What is the strongest opening move on the 9x9 board?
What is the correct komi to play 9x9 with?

Curiosity is a strange thing. I've been asking myself these two closely related questions for at least 10 years. Curiosity has turned to obsession. Over the years I've built up a huge database of 9x9 games between strong players, and I think from analyzing these we can learn something useful.

(Note: if you want to be notified of updates to the data please send me an email with "compgo" in the subject, and I'll add you to an announce mailing list. And if you are actually using any of this data please let me know which files and how: knowing that the data is of use to someone is a great motivator!)


All the data and scripts here are supplied under an open source MIT license. What that means is you are free to use any of it in both open source and commercial programs. Attribution is nice but not legally required. Supplying bug fixes and more game data (must be under same license) is also encouraged, but again not legally required. I'm a strong believer in the importance of this kind of license, but won't bore you with the arguments here.

Game Database

input_positions.tgz (13.5 MB) (13.1 MB)
Last Update: 2010-10-21

A set of games, mainly between strong players. When it was games analyzed by me all the variations are included. Also when a program has analyzed it and suggested a move, those are included too.

AVAILABLE DATA »

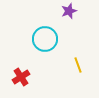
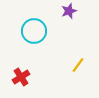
cyan circle: moved 11 px left, 8 px up
yellow line: rotated 56 degrees clockwise
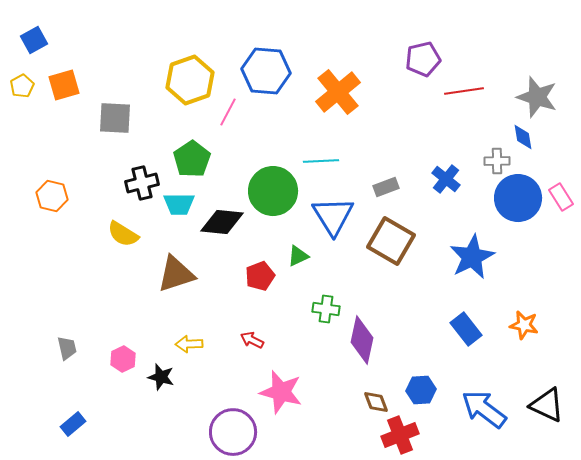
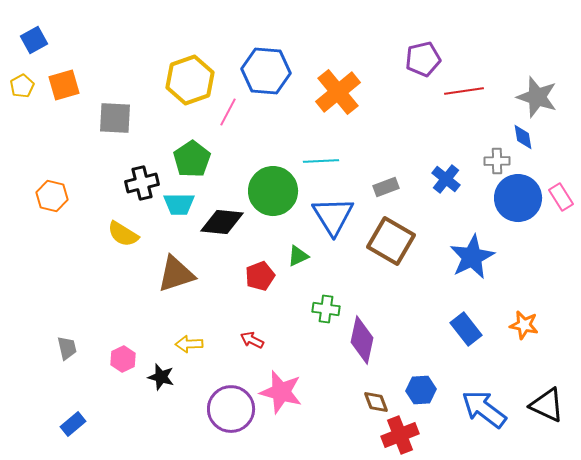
purple circle at (233, 432): moved 2 px left, 23 px up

WORK TO COMPLETE »
Pick up the text on 9x9 opening moves and komi after its last sentence and keep writing in the same voice.

ANSWER TO THE PROBLEM »
To avoid any possible copyright issues, these are supplied as a set of positions. (I also want to supply them as one huge sgf file with all the variations merged, but I've not managed to track down any software that will do this; I have a utility that almost does what I need, so at some point I will adapt that and get the big sgf file made.)

Note: the positions are supplied with duplicates removed. As of October 2010 there are just over 900,000 positions.

What is this data useful for? The main use is in conjunction with the analyzed positions data (described next): these are the board positions, the analyzed positions is an estimate of the board score of each. But you may simply want to analyze them to find common patterns (but note that next moves are not marked). Any other ideas? Let me know.

Analyzed Positions

analyzed_positions.tgz (9.5MB) (9.5MB)
Last Update: 2010-10-21

What I have been doing is using a strong MCTS program, Fuego, to analyze and score each position in the above-mentioned game database.

All positions are included, whether it is in the opening, a complex middle game fight, or an endgame position where even a moron can work out the winner. At the time of writing 900,000 positions have been analyzed.

What is this data useful for? These scores can be put in a minimax tree to get a score and prime variation (or, more likely, a set of prime variations). It won't be a proof, but it will give a strong indication of the best move(s) in any given position. And because it can be turned into an opening book, people can try and refute the main lines. Those refutation attempts (successful or not) can then be analyzed in the same way. Please submit game records for any win against a program using the opening book.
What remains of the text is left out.